● Task set
1. In the text about PensionBee's move away from virtual desktops, how much less productive did Lister Parsons guess users are when working in the DaaS?
2. Copy word for word the part of the text about PensionBee's move away from virtual desktops, starting with "Pre-implementation planning" and going on through "users and administrators.".

● Supplied passage
● ● ●

The DaaS supported access controls similar to PensionBee configured for employees when they previously were in the office (e.g. allowlisting the IPs of the virtual desktops). But shortly after rollout, Lister Parsons began developing concerns about the unresponsive user experience. In this recent webinar, he in fact guesstimated that “users are generally about 10% less productive when they’re using the DaaS to do their work.” This negative experience increased the support burden on PensionBee’s IT staff to the point where they had to build an automated tool to reboot an employee’s DaaS service whenever it was acting up.

“From a usability perspective, it’s clearly better if employees can have a native browsing experience that people are used to compared to a remote desktop. That’s sort of a no-brainer,” Lister Parsons said. “But typically, it’s been hard to deliver that while keeping security in place, costs low, and setup complexity down.”

When Lister Parsons encountered Cloudflare Browser Isolation, he was impressed with the service’s performance and lightweight user experience. Because PensionBee employees accessed the vast majority of their apps (including Salesforce) via a browser, RBI was a strong fit. Cloudflare’s controls over copy/paste and file downloads reduced the risk of customer pension details in Salesforce reaching local devices.

“We started using Cloudflare Zero Trust with Browser Isolation to help provide the best security for our customers’ data and protect employees from malware,” he said. “It worked so well I forgot it was on.”

PensionBee is just one of many organizations developing a roadmap for this transition from VDI. In the next section, we provide Cloudflare’s recommendations for planning and executing that journey.

Practical recommendations

Pre-implementation planning

Understanding where to start this transition some forethought. Specifically, cross-functional teams – across groups like IT, security, and infrastructure & operations (IO) – should develop a collective understanding of how VDI is used today, what use cases should be offloaded first, and what impact any changes will have across both end users and administrators.

In our own consultations, we start by asking about the needs and expectations of end users because their consistent adoption will dictate an initiative’s success. Based on that foundation, we then typically help organizations map out and prioritize the applications and data they need to secure. Last but not least, we strategize around the ‘how:’ what administrators and expertise will be needed not only for the initial configuration of new services, but also for the ongoing improvement. Below are select questions we ask customers to consider across those key dimensions to help them navigate their VDI transition.

● ● ●

● Dataset excerpt
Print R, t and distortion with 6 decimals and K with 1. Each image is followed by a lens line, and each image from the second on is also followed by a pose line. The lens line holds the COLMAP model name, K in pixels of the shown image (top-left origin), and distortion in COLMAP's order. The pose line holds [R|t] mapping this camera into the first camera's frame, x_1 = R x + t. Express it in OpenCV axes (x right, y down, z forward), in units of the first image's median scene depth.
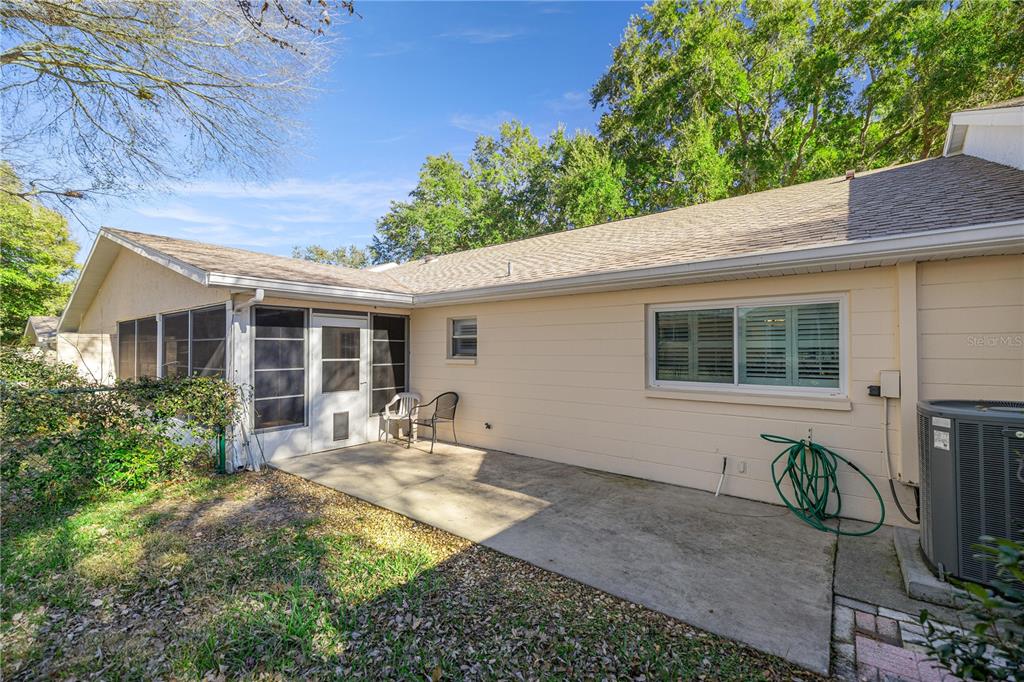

● ● ●

● Exercise solutions
1. About 10% less productive.

2.
Pre-implementation planning

Understanding where to start this transition some forethought. Specifically, cross-functional teams – across groups like IT, security, and infrastructure & operations (IO) – should develop a collective understanding of how VDI is used today, what use cases should be offloaded first, and what impact any changes will have across both end users and administrators.